Stricter Enforcement Against Incentivized Reviews

Google has always prohibited businesses from offering incentives in exchange for reviews, but enforcement has historically been inconsistent. The updated policy makes the language more explicit and signals increased automated detection of incentivized review patterns.

Specifically, Google now flags patterns where multiple reviews are posted within a short time window from the same geographic area — a common signature of “review drives” where businesses offer discounts or giveaways in exchange for on-the-spot reviews.

If you have been offering discounts, contest entries, or freebies in exchange for Google reviews, stop immediately. Google's detection capabilities have improved significantly, and the penalty is not just removal of those reviews — it can be a suppression of your entire review profile for weeks.

Review Gating Is Now Explicitly Prohibited

Review gating — the practice of pre-screening customers and only directing happy ones to leave a Google review — has been against Google’s guidelines for years. The October update adds specific language prohibiting software tools and services that facilitate gating, not just the practice itself.

This is significant because many reputation management platforms still offer gating features. If your review management tool asks customers to rate their experience first and only sends satisfied customers to Google, you are using a gating tool, and Google is now targeting the tools themselves.

Expanded Definition of Fake Reviews

The updated policy broadens what counts as a “fake” review to include:

  • Reviews by employees who do not disclose their affiliation
  • Reviews from business owners’ personal accounts about their own business
  • Reviews posted as part of an organized campaign even if the reviewers are real customers
  • AI-generated review content, regardless of whether the sentiment is genuine

What This Means for Your Business

Ask for reviews — but do it the right way. You can still ask every customer for a review. What you cannot do is selectively ask only happy customers, offer anything in return, or use tools that filter who gets asked based on their sentiment.

Audit your review management tools. If you use any software for review solicitation, verify that it sends review requests to all customers equally, without any pre-screening or sentiment filtering step. If it includes a gating feature, turn it off or switch tools.

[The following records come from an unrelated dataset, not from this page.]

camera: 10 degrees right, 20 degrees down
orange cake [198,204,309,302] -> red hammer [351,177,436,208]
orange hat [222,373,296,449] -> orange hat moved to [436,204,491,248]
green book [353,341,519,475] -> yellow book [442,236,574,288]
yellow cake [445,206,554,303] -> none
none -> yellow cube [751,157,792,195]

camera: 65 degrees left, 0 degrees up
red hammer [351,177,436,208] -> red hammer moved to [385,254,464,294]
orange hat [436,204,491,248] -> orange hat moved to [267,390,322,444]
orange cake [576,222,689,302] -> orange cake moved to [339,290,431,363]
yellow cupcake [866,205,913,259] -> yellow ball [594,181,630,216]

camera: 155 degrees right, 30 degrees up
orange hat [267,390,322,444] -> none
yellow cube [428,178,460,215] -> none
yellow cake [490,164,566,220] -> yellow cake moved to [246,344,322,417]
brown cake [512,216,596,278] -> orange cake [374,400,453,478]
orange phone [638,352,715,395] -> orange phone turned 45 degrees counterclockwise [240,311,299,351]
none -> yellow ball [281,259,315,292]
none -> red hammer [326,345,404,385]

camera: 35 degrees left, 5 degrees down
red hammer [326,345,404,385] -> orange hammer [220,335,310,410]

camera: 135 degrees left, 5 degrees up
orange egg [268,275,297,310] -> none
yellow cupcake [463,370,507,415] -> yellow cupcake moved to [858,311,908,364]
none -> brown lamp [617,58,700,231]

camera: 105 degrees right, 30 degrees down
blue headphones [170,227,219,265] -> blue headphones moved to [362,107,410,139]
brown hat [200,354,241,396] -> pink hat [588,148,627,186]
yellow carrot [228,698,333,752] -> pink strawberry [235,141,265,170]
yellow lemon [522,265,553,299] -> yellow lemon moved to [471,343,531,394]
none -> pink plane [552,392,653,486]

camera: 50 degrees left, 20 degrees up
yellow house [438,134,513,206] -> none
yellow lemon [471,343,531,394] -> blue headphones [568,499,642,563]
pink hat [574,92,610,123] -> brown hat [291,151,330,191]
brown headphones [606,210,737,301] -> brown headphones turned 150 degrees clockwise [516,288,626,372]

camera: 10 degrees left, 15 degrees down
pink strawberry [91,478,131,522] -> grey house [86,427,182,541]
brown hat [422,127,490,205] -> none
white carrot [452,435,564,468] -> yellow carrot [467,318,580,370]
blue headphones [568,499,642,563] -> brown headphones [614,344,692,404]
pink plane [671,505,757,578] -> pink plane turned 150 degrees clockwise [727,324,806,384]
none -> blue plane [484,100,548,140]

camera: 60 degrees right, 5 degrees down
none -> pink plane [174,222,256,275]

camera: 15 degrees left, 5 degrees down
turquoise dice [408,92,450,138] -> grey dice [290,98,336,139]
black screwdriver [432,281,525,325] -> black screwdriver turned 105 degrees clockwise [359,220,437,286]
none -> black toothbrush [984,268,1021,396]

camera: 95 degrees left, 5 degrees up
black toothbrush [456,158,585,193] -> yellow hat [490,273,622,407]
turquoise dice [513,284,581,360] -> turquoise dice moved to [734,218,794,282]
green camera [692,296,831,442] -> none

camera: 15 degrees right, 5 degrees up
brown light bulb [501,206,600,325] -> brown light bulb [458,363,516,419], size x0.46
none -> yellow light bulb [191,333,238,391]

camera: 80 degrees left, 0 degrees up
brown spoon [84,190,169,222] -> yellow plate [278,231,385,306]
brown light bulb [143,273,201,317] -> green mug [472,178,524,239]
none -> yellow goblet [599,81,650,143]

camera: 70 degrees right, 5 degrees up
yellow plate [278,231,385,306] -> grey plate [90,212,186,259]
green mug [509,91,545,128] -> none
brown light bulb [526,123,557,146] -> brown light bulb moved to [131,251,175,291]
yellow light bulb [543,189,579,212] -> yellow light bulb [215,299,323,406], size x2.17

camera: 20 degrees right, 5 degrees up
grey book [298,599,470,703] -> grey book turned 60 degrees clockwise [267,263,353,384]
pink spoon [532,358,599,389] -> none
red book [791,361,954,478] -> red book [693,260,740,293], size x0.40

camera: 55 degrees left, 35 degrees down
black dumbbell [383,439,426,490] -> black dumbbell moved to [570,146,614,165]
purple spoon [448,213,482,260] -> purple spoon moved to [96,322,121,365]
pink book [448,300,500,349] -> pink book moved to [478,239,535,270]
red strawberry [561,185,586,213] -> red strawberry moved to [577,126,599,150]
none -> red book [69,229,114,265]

Train your staff. Make sure employees understand that they should not be leaving reviews for your business, and that they should not be asking customers to leave reviews in exchange for anything — even something as small as a free drink or a discount code.

Responding to Reviews Still Matters

None of these changes affect review responses. You should still respond to every review promptly and professionally. Businesses that actively respond to reviews continue to rank higher in local search and build more trust with potential customers.

A good CRM system like SMBcrm can help you track when new reviews come in and set reminders to respond, ensuring no review goes unanswered.

The Big Picture

Google is making it harder to game the review system and easier for legitimate businesses to benefit from honest feedback. If your review strategy is built on genuine customer experiences and consistent follow-up, these changes work in your favor. If it has relied on shortcuts, now is the time to course-correct before enforcement catches up.